I hope readers take away three messages. First, as I noted at the beginning of these comments, humans are just beginning to learn about and come to grips with the potentially vast impact of biological science that is yet to come in this century. Biology may shape everything from climate change to the survival of species, the criminal justice system, the nature of war, the possibility of privacy, and the capacity to enhance traits and cure diseases. Some changes will benefit all or some people; some will harm all or some people; some will benefit some and harm others.
Second, governance of science and technology will be as controversial and difficult as the actual use of that science and technology. People disagree on who should govern, or even whether anyone should govern individuals’ choices about the use of technology. They also disagree (not necessarily in partisan ways) about whether policies should tilt toward promoting benefits at the cost of risks or protection from risks at the cost of losing benefits.

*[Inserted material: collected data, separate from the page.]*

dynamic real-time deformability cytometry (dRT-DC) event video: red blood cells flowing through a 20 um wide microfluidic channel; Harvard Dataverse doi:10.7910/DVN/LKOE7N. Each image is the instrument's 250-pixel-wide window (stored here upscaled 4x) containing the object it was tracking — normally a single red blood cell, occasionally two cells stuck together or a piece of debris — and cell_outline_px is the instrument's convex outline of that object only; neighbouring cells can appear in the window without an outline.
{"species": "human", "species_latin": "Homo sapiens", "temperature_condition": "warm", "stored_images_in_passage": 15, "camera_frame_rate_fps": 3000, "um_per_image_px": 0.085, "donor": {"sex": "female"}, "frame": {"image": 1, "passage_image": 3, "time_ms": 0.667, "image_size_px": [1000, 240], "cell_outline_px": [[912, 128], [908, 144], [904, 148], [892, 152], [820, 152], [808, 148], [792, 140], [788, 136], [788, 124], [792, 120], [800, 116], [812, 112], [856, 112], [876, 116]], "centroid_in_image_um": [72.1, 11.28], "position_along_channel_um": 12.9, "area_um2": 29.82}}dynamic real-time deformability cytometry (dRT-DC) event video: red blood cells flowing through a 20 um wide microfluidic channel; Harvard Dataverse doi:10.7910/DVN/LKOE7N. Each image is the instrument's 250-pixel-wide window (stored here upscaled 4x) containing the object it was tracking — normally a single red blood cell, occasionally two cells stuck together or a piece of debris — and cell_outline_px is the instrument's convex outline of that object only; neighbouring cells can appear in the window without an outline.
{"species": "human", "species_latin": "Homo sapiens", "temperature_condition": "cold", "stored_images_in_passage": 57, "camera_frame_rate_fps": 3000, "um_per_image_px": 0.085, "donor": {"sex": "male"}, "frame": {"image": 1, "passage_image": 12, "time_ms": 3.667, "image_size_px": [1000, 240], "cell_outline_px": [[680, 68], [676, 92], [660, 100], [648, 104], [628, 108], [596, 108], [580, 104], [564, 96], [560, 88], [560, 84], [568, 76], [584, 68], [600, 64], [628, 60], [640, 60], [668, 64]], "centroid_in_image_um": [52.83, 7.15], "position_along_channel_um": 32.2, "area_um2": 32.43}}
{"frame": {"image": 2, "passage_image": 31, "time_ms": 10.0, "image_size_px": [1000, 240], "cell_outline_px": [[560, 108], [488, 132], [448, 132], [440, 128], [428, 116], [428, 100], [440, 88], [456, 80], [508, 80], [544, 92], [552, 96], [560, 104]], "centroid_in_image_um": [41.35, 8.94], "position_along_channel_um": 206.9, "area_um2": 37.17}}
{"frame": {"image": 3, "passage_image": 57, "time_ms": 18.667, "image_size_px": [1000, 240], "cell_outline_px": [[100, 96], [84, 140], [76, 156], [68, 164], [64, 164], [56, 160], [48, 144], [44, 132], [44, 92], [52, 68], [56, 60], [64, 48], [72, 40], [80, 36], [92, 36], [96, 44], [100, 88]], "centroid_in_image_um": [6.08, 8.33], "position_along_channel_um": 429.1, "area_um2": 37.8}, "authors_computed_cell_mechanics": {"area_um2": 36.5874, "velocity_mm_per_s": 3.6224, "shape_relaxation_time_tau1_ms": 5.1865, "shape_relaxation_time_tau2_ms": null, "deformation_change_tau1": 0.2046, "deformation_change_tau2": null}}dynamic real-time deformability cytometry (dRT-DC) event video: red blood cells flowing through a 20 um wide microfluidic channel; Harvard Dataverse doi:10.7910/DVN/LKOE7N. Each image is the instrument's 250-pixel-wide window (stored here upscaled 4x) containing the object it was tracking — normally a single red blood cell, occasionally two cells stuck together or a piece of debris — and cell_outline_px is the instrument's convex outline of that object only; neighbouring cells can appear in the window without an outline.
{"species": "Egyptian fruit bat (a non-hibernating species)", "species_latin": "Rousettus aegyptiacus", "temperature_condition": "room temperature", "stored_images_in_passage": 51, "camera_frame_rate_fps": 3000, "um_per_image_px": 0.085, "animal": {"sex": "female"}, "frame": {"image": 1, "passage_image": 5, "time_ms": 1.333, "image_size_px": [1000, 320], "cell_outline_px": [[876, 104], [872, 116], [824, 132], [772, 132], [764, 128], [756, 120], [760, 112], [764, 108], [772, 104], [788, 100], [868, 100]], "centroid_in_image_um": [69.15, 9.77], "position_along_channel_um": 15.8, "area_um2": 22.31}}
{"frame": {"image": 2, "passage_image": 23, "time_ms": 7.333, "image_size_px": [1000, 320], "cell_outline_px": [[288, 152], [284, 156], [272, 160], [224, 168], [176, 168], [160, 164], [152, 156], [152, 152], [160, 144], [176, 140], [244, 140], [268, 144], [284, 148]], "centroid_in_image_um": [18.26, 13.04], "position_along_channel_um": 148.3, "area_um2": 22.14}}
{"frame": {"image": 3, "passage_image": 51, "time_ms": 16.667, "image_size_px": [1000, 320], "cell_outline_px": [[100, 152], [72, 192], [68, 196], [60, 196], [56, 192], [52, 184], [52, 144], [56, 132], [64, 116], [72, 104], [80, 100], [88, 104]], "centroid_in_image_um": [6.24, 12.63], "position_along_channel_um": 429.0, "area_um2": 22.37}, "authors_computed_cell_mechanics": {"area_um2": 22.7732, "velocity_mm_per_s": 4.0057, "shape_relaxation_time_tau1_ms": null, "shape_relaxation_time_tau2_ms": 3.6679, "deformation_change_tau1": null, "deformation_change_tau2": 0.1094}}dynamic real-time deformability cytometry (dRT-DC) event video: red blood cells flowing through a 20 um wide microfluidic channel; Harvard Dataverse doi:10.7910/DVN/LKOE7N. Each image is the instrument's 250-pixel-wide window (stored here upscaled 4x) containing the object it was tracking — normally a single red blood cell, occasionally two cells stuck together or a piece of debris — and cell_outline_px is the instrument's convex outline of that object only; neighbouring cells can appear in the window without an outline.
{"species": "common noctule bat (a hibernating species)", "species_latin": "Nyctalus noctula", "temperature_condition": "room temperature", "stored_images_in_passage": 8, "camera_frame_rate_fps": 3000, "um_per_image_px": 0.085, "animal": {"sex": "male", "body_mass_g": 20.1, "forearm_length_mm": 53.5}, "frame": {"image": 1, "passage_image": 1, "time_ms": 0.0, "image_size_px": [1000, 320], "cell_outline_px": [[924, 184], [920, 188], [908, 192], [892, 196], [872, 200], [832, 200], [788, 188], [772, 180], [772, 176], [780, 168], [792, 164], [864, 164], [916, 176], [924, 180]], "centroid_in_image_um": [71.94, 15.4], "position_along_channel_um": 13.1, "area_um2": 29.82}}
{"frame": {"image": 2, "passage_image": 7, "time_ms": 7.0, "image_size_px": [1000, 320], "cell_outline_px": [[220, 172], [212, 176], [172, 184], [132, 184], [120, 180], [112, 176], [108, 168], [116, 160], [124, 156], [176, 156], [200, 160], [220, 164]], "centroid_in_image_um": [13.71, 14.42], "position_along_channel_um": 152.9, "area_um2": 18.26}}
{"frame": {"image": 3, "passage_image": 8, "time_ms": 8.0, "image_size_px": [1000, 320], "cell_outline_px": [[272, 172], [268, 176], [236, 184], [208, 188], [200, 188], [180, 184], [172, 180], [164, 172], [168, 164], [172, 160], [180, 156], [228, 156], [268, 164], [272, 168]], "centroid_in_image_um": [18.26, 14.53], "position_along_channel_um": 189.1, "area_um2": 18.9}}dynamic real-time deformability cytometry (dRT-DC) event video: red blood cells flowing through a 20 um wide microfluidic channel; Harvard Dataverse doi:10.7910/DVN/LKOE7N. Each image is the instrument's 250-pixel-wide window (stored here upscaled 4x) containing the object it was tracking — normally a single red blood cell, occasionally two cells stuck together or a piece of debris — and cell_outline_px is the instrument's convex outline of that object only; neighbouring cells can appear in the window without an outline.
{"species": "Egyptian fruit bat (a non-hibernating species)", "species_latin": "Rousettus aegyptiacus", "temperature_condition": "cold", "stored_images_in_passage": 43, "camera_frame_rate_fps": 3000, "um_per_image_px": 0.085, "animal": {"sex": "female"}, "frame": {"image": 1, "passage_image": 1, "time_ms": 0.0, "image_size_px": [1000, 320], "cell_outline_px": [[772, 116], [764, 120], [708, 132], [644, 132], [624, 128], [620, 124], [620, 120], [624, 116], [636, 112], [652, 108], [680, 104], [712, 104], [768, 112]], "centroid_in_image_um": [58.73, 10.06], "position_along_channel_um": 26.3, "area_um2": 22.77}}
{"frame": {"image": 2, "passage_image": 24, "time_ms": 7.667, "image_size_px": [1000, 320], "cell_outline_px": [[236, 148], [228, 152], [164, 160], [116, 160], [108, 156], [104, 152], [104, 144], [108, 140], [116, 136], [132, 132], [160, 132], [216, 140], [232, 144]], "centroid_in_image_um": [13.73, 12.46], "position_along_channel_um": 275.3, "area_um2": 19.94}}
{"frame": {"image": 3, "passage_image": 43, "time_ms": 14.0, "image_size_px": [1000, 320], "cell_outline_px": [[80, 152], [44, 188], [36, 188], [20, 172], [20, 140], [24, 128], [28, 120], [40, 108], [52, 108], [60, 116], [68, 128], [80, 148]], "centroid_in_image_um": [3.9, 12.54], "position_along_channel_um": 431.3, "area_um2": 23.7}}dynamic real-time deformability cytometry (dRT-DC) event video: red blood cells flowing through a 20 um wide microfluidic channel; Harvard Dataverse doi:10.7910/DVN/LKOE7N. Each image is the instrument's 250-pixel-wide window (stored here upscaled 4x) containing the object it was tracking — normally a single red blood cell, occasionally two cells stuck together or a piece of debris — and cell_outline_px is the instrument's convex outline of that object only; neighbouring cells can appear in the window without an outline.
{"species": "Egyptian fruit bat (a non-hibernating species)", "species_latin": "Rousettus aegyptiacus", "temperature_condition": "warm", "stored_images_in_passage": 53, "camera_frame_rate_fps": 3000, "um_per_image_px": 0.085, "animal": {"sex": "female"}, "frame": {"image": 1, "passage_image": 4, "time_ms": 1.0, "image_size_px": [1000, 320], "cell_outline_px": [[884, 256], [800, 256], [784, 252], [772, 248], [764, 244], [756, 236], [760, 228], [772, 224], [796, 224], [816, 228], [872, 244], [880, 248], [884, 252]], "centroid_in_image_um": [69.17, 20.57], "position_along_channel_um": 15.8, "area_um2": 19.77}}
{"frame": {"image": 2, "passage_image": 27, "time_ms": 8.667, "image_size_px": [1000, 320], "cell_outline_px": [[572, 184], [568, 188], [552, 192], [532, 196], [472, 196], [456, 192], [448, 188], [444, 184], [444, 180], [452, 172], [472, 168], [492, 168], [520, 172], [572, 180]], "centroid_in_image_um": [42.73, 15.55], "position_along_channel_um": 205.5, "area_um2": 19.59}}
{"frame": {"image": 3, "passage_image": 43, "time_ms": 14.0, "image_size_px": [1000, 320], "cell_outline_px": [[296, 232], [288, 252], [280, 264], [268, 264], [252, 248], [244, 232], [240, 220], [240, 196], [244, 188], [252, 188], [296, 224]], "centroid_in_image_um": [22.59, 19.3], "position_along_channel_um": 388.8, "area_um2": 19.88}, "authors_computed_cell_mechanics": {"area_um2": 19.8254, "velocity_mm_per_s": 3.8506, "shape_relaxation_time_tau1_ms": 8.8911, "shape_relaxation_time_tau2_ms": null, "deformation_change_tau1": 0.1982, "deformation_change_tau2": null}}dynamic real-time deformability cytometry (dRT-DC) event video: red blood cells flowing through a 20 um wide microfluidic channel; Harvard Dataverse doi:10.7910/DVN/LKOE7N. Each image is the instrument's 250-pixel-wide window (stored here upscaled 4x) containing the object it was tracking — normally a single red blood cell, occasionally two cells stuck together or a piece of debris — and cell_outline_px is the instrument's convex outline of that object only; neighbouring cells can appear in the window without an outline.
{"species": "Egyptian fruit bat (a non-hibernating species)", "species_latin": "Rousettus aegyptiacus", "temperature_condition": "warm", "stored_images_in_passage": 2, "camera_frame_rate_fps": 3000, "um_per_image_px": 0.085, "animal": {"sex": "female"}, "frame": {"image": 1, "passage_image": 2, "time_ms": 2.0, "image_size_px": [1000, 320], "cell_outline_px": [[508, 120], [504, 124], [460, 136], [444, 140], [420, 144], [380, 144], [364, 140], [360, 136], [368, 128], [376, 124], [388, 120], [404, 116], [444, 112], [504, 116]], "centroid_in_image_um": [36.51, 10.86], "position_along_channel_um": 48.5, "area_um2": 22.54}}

There is no clearly correct answer to the governance question, or clear pathway to arrive at a correct answer to the governance question.
Finally, genomics is fascinating. I am not a scientist, but I became enamored with the people working to promote or stop genomics innovations and with the innovations themselves. Ending with a cliché is not ideal, but in this case the old saw about “the more you know, the more you want to know more” is apt. I hope readers find these issues and actors as mesmerizing as I do.